The Oil Ministry is mulling a ban on the supply of scarce domestically produced natural gas to merchant power plants,a senior government official said today.
As per the proposal,domestic natural gas,which is available at one-third the price of imported LNG,will only be supplied to companies that sell all power produced from this gas at regulated tariffs,a ministry official said.
Merchant power plants are units that do not enter into any long-term power purchase contract for the sale of power and instead sell their output in the spot market. Tariffs in the spot market depend on the supply and demand situation and have on many occasions been several times that of regulated tariffs.
The official said a scarce natural resource cannot be used for profiteering.
“It is felt that domestically available scarce gas (which is substantially cheaper than the imported LNG) should be made available only to those power plants that are willing to sell power to the grid so that power is available to people at large at regulated rates,” he said.
Against the demand of 230 million cubic metres per day,India produces about 166 mmscmd,including close to 45 mmscmd from Reliance Industries’ eastern offshore KG-D6 fields.

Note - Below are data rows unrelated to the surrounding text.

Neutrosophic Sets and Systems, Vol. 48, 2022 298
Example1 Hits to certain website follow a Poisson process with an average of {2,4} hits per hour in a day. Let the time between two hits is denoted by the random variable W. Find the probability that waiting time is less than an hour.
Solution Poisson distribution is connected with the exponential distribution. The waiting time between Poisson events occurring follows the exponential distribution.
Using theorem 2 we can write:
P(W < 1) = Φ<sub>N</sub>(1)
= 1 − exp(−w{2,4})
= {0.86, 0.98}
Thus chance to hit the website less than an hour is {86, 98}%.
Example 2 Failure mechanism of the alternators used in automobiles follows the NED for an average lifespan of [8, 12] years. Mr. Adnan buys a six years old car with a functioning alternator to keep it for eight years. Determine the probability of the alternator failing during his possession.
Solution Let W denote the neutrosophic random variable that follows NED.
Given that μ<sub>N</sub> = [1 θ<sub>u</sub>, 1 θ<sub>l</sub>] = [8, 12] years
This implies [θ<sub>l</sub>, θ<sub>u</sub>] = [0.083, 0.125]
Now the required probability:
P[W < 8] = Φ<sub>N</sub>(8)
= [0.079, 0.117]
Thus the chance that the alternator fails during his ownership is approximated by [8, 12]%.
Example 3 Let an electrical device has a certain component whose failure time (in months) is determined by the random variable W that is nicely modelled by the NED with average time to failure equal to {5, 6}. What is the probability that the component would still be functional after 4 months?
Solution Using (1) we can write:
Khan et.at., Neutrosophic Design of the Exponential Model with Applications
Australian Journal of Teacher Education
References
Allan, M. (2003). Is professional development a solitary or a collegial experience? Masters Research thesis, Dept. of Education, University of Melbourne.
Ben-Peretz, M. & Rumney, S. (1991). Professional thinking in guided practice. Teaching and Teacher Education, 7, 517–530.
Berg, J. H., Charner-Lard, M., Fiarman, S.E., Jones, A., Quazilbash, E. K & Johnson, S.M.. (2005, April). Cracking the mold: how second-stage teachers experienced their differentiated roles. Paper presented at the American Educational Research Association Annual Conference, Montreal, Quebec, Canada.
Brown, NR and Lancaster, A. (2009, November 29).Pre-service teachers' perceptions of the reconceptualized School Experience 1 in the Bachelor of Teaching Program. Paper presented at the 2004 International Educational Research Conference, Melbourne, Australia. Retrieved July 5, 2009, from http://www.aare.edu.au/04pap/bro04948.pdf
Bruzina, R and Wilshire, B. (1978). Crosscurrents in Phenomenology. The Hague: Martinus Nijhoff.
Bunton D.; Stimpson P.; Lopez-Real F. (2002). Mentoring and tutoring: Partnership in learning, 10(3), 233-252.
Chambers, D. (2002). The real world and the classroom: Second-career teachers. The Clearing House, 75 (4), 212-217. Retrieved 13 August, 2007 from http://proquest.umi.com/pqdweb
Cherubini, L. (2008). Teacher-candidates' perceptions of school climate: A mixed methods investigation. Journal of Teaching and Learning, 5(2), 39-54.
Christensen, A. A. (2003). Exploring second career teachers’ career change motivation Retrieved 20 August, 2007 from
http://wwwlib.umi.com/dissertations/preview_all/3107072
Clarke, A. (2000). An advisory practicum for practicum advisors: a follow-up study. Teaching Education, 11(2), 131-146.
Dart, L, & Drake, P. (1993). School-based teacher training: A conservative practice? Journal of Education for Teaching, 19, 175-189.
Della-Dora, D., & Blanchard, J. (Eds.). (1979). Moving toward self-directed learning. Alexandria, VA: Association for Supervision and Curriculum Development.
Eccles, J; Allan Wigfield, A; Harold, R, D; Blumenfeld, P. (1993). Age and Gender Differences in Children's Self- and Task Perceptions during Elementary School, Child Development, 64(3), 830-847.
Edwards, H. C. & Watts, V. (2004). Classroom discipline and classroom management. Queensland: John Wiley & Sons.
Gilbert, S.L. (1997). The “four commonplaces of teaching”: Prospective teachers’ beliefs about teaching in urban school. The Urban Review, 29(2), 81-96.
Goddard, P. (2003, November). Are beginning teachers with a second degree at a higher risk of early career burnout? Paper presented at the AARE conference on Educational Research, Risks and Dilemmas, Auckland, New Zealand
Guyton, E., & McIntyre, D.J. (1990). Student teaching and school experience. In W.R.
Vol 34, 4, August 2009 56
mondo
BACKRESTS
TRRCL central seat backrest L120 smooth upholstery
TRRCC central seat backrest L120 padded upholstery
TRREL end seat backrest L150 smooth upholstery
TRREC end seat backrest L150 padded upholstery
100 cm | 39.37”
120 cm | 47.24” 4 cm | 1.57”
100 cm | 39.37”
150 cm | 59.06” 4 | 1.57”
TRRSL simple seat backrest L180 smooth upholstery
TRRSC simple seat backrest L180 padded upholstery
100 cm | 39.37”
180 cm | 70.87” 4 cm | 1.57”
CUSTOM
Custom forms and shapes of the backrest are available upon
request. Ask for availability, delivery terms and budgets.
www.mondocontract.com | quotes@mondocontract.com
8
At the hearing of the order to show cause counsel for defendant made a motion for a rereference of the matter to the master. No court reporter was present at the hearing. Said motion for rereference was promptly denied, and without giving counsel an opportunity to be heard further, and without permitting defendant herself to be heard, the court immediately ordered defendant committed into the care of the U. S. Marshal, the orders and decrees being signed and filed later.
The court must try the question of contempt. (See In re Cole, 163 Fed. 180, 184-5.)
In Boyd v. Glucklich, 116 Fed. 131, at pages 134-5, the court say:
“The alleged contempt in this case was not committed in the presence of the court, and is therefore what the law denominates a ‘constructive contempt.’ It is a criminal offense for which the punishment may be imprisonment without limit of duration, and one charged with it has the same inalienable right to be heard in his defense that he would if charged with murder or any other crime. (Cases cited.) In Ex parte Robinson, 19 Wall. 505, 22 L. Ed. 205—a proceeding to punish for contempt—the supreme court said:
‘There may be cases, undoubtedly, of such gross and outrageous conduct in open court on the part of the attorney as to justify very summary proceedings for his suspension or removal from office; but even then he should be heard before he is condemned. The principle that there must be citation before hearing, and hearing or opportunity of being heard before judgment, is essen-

KG-D6 gas and other domestically produced gas is priced at USD 4.20 per million British thermal units,while imported gas in its liquid form (called liquefied natural gas,or LNG) costs upward of USD 13-14 per mmBtu.
Of the 21.87 mmscmd of KG-D6 gas that has been allocated to 27 power plants in the country,at least two of them (the Lanco Kondapalli expansion and Tanir Bavi in Andhra Pradesh) are merchant power plants that sell power during peak seasons to private entities at an average price premium of about Rs 2 per unit compared to the regulated rates.
The official said a view on the 1.46 mmscmd allocated to Lanco and 0.88 mmscmd supplied to Tanir Bavi will have to be taken by the Empowered Group of Ministers (EGoM).
“In view of the scarcity of domestic gas,the current and future allocations of domestic gas will be subject to the condition that the entire electricity produced from this gas shall be sold under long-term Power Purchase Agreements to the grid/distribution companies at regulated tariffs approved by the regulator(s),” the policy under formulation reads.
The official said the Gas Utilisation Policy has prioritised allocation from KG-D6 fields to urea-manufacturing fertiliser plants,LPG extraction units,power plants and city gas distribution projects and thereafter to steel,petrochemical,refinery and captive power plants.
The policy has placed captive and merchant power/feed stock for fuel purposes at the bottom of the list of priority-based gas allocation.
The Power Ministry,too,is of the view that for private sector projects,a PPA for at least 85 per cent of the allotted gas should be a precondition for drawal of domestic gas.